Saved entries
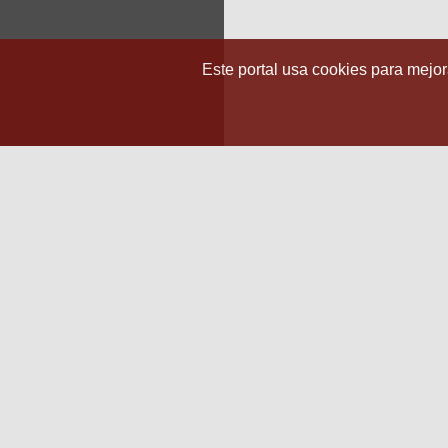
Este portal usa cookies para mejora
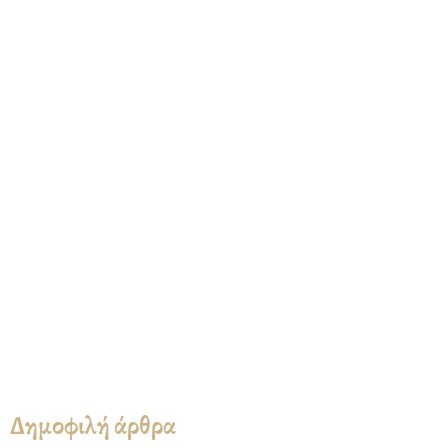
Δημοφιλή άρθρα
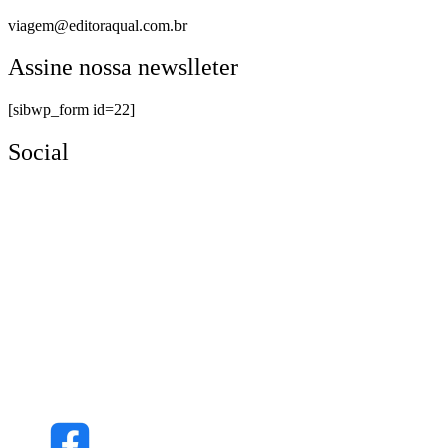
viagem@editoraqual.com.br
Assine nossa newslleter
[sibwp_form id=22]
Social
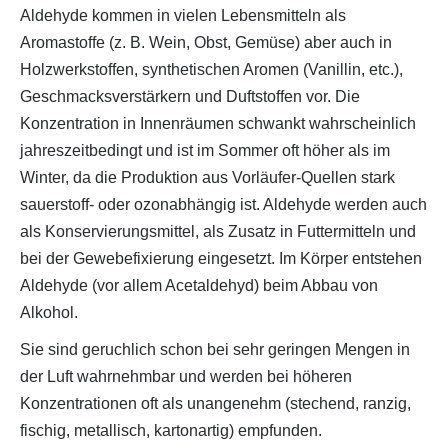
Aldehyde kommen in vielen Lebensmitteln als
Aromastoffe (z. B. Wein, Obst, Gemüse) aber auch in
Holzwerkstoffen, synthetischen Aromen (Vanillin, etc.),
Geschmacksverstärkern und Duftstoffen vor. Die
Konzentration in Innenräumen schwankt wahrscheinlich
jahreszeitbedingt und ist im Sommer oft höher als im
Winter, da die Produktion aus Vorläufer-Quellen stark
sauerstoff- oder ozonabhängig ist. Aldehyde werden auch
als Konservierungsmittel, als Zusatz in Futtermitteln und
bei der Gewebefixierung eingesetzt. Im Körper entstehen
Aldehyde (vor allem Acetaldehyd) beim Abbau von
Alkohol.
Sie sind geruchlich schon bei sehr geringen Mengen in
der Luft wahrnehmbar und werden bei höheren
Konzentrationen oft als unangenehm (stechend, ranzig,
fischig, metallisch, kartonartig) empfunden.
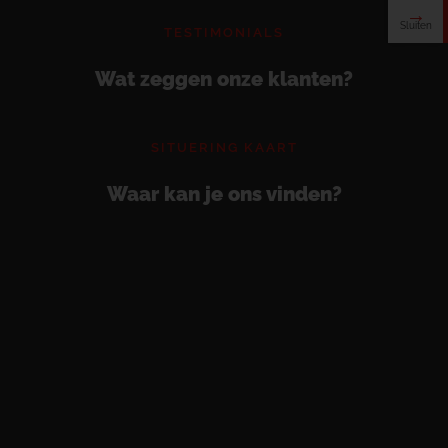
TESTIMONIALS
Wat zeggen onze klanten?
SITUERING KAART
Waar kan je ons vinden?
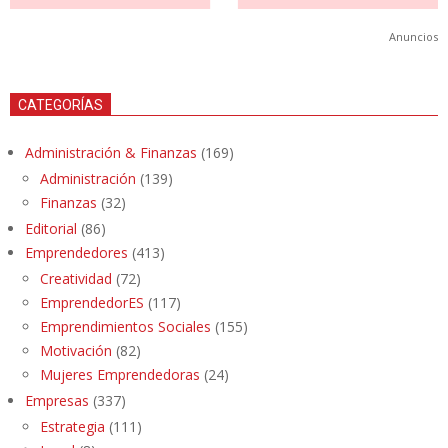
Anuncios
CATEGORÍAS
Administración & Finanzas
(169)
Administración
(139)
Finanzas
(32)
Editorial
(86)
Emprendedores
(413)
Creatividad
(72)
EmprendedorES
(117)
Emprendimientos Sociales
(155)
Motivación
(82)
Mujeres Emprendedoras
(24)
Empresas
(337)
Estrategia
(111)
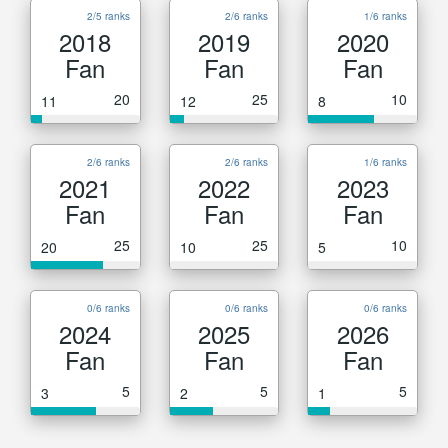
2/5 ranks
2/6 ranks
1/6 ranks
2018
2019
2020
Fan
Fan
Fan
20
25
10
11
12
8
2/6 ranks
2/6 ranks
1/6 ranks
2021
2022
2023
Fan
Fan
Fan
25
25
10
20
10
5
0/6 ranks
0/6 ranks
0/6 ranks
2024
2025
2026
Fan
Fan
Fan
5
5
5
3
2
1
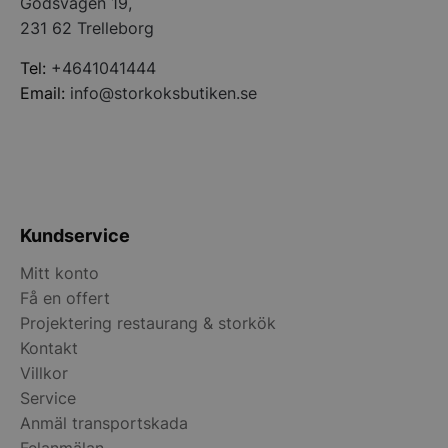
Godsvägen 19,
231 62 Trelleborg
CookieScriptConsent
CookieScript
storkoksbutiken
Tel:
+4641041444
Email:
info@storkoksbutiken.se
PHPSESSID
PHP.net
storkoksbutiken
Kundservice
Mitt konto
Få en offert
Projektering restaurang & storkök
Kontakt
Villkor
Service
Anmäl transportskada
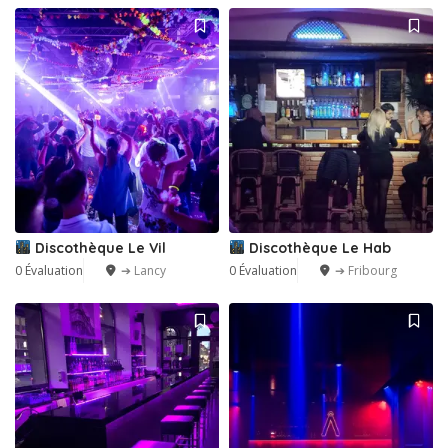
Discothèque Le Vil
Discothèque Le Hab
0 Évaluation
➔ Lancy
0 Évaluation
➔ Fribourg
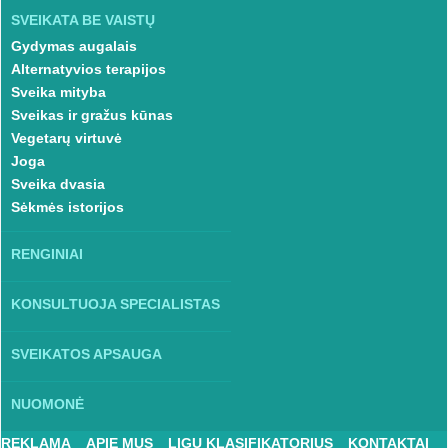
SVEIKATA BE VAISTŲ
Gydymas augalais
Alternatyvios terapijos
Sveika mityba
Sveikas ir gražus kūnas
Vegetarų virtuvė
Joga
Sveika dvasia
Sėkmės istorijos
RENGINIAI
KONSULTUOJA SPECIALISTAS
SVEIKATOS APSAUGA
NUOMONĖ
REKLAMA
APIE MUS
LIGŲ KLASIFIKATORIUS
KONTAKTAI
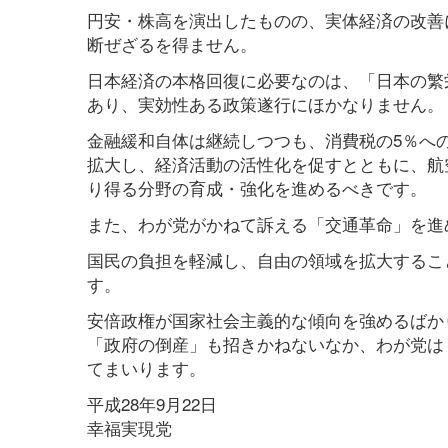
円安・株高を演出したものの、実体経済の改善
断ぜざるを得ません。
日本経済の本格回復に必要なのは、「日本の繁
あり、実効性ある政策遂行にほかなりません。
金融緩和自体は継続しつつも、消費税の5％へ
拡大し、経済活動の活性化を促すとともに、航
り得る分野の育成・強化を進めるべきです。
また、わが党がかねて訴える「交通革命」を進
国民の負担を軽減し、自由の領域を拡大するこ
す。
安倍政権が国家社会主義的な傾向を強めるばか
「政府の倒産」も招きかねないなか、わが党は
てまいります。
平成28年9月22日
幸福実現党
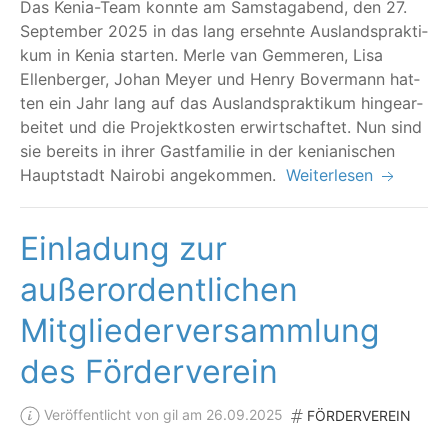
Das Kenia-Team konn­te am Sams­tag­abend, den 27.
Sep­tem­ber 2025 in das lang ersehn­te Aus­lands­prak­ti­
kum in Kenia star­ten. Mer­le van Gem­me­ren, Lisa
Ellen­ber­ger, Johan Mey­er und Hen­ry Bover­mann hat­
ten ein Jahr lang auf das Aus­lands­prak­ti­kum hin­ge­ar­
bei­tet und die Pro­jekt­kos­ten erwirt­schaf­tet. Nun sind
sie bereits in ihrer Gast­fa­mi­lie in der kenia­ni­schen
Haupt­stadt Nai­ro­bi angekommen.
Weiterlesen
Einladung zur
außerordentlichen
Mitgliederversammlung
des Förderverein
Veröffentlicht von gil am 26.09.2025
FÖRDERVEREIN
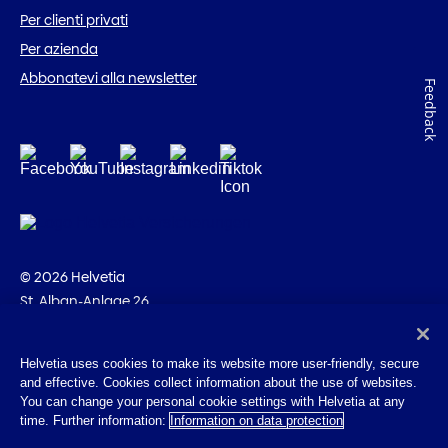
Per clienti privati
Per azienda
Abbonatevi alla newsletter
Feedback
© 2026 Helvetia
St. Alban-Anlage 26
CH-4002 Basilea
+41 58 280 10 00
Helvetia uses cookies to make its website more user-friendly, secure
and effective. Cookies collect information about the use of websites.
Impressum
You can change your personal cookie settings with Helvetia at any
Disposizioni giuridiche
time. Further information:
Information on data protection
Protezione dei dati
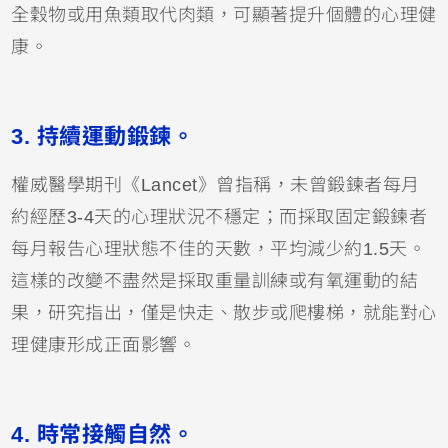
全穀物或用魚類取代肉類，可顯著提升個體的心理健
康。
3.
持續運動鍛鍊。
權威醫學期刊《Lancet》曾指稱，未曾鍛鍊者每月
約經歷3-4天的心理狀況不穩定；而採取固定鍛鍊者
每月報告心理狀態不佳的天數，平均減少約1.5天。
這樣的改變不盡然是採取重量訓練或有氧運動的結
果，研究指出，僅是快走、散步或爬樓梯，就能對心
理健康形成正面影響。
4.
時常接觸自然。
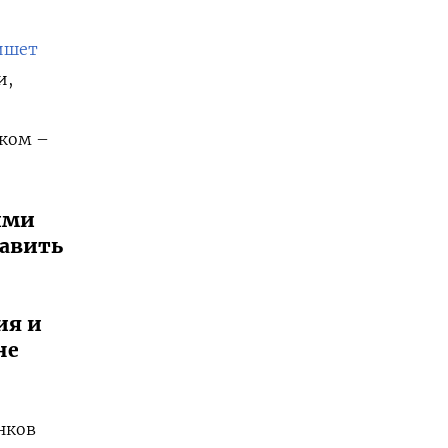
ишет
и,
ском –
ими
тавить
ия и
не
нков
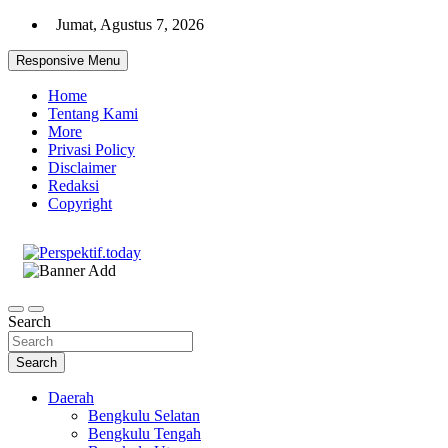
Skip
Jumat, Agustus 7, 2026
to
content
Responsive Menu
Home
Tentang Kami
More
Privasi Policy
Disclaimer
Redaksi
Copyright
Ispiratif Profesional Independen
Perspektif.today
Search
Search
Daerah
Bengkulu Selatan
Bengkulu Tengah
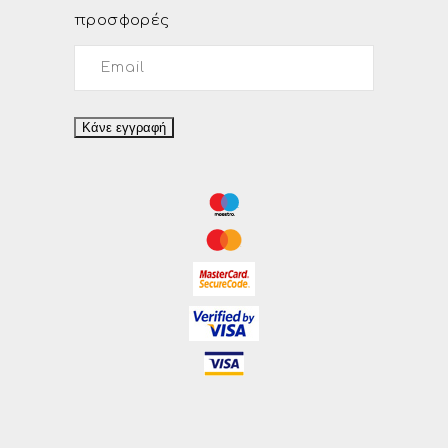
προσφορές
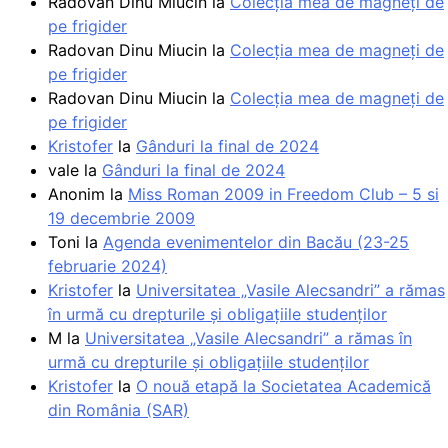
Radovan Dinu Miucin
la
Colecţia mea de magneţi de
pe frigider
Radovan Dinu Miucin
la
Colecţia mea de magneţi de
pe frigider
Radovan Dinu Miucin
la
Colecţia mea de magneţi de
pe frigider
Kristofer
la
Gânduri la final de 2024
vale
la
Gânduri la final de 2024
Anonim
la
Miss Roman 2009 in Freedom Club – 5 si
19 decembrie 2009
Toni
la
Agenda evenimentelor din Bacău (23-25
februarie 2024)
Kristofer
la
Universitatea „Vasile Alecsandri” a rămas
în urmă cu drepturile și obligațiile studenților
M
la
Universitatea „Vasile Alecsandri” a rămas în
urmă cu drepturile și obligațiile studenților
Kristofer
la
O nouă etapă la Societatea Academică
din România (SAR)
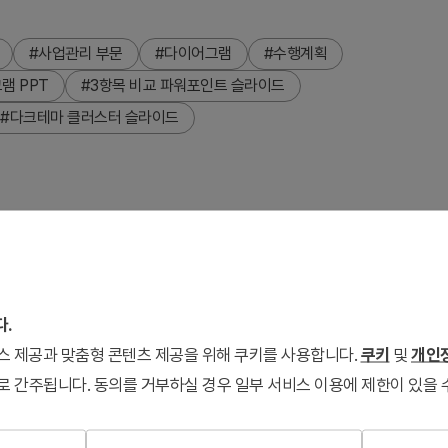
#사업관리 부문
#다이어그램
#수행계획
램 PPT
#3항목 비교 파워포인트 슬라이드
#다크테마 클러스터 슬라이드
스터 다이어그램 파워포인트 슬라이드입니다. 다크 배경에 화이
미지와 설명을 배치할 수 있습니다. 사업 추진 전략, 성과 분석,
플릿입니다. 4:3 비율 2장 구성으로 다양한 프로모션 관련 주제
다.
서비스 제공과 맞춤형 콘텐츠 제공을 위해 쿠키를 사용합니다.
쿠키
및
개인정
로 간주됩니다. 동의를 거부하실 경우 일부 서비스 이용에 제한이 있을 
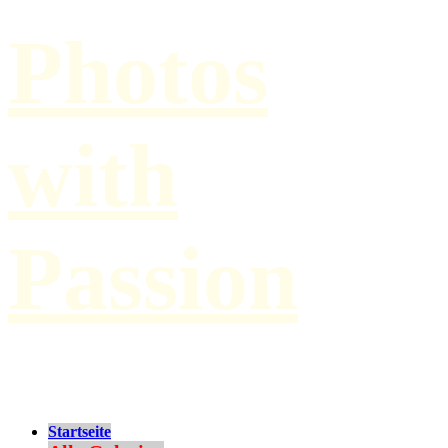
Photos
with
Passion
by Paul Hilbert
Startseite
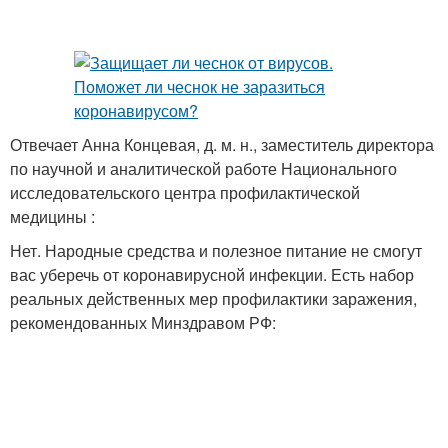
Отвечает Анна Концевая, д. м. н., заместитель директора
по научной и аналитической работе Национального
исследовательского центра профилактической
медицины :
Нет. Народные средства и полезное питание не смогут
вас уберечь от коронавирусной инфекции. Есть набор
реальных действенных мер профилактики заражения,
рекомендованных Минздравом РФ:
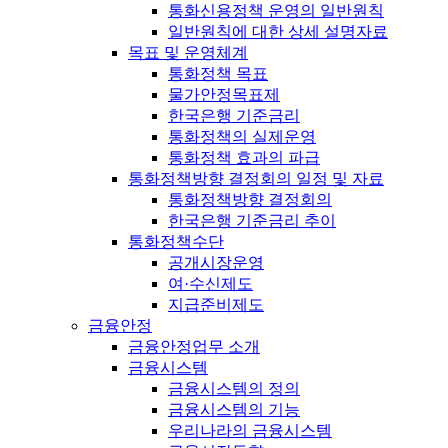
통화신용정책 운영의 일반원칙
일반원칙에 대한 상세 설명자료
목표 및 운영체계
통화정책 목표
물가안정목표제
한국은행 기준금리
통화정책의 실제운영
통화정책 효과의 파급
통화정책방향 결정회의 일정 및 자료
통화정책방향 결정회의
한국은행 기준금리 추이
통화정책수단
공개시장운영
여·수신제도
지급준비제도
금융안정
금융안정업무 소개
금융시스템
금융시스템의 정의
금융시스템의 기능
우리나라의 금융시스템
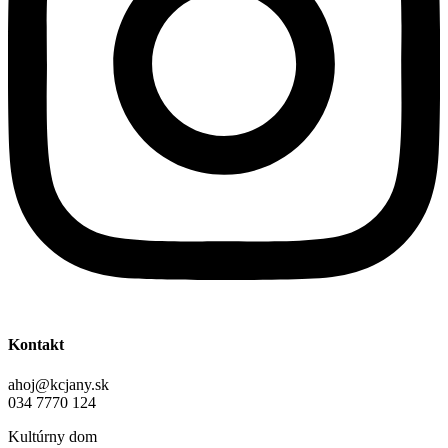
Kontakt
ahoj@kcjany.sk
034 7770 124
Kultúrny dom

What you should do
Each line above that includes "lang" should be shown.

Response area
Sep­tem­ber 2025 in das lang ersehn­te Aus­lands­prak­ti­
ten ein Jahr lang auf das Aus­lands­prak­ti­kum hin­ge­ar­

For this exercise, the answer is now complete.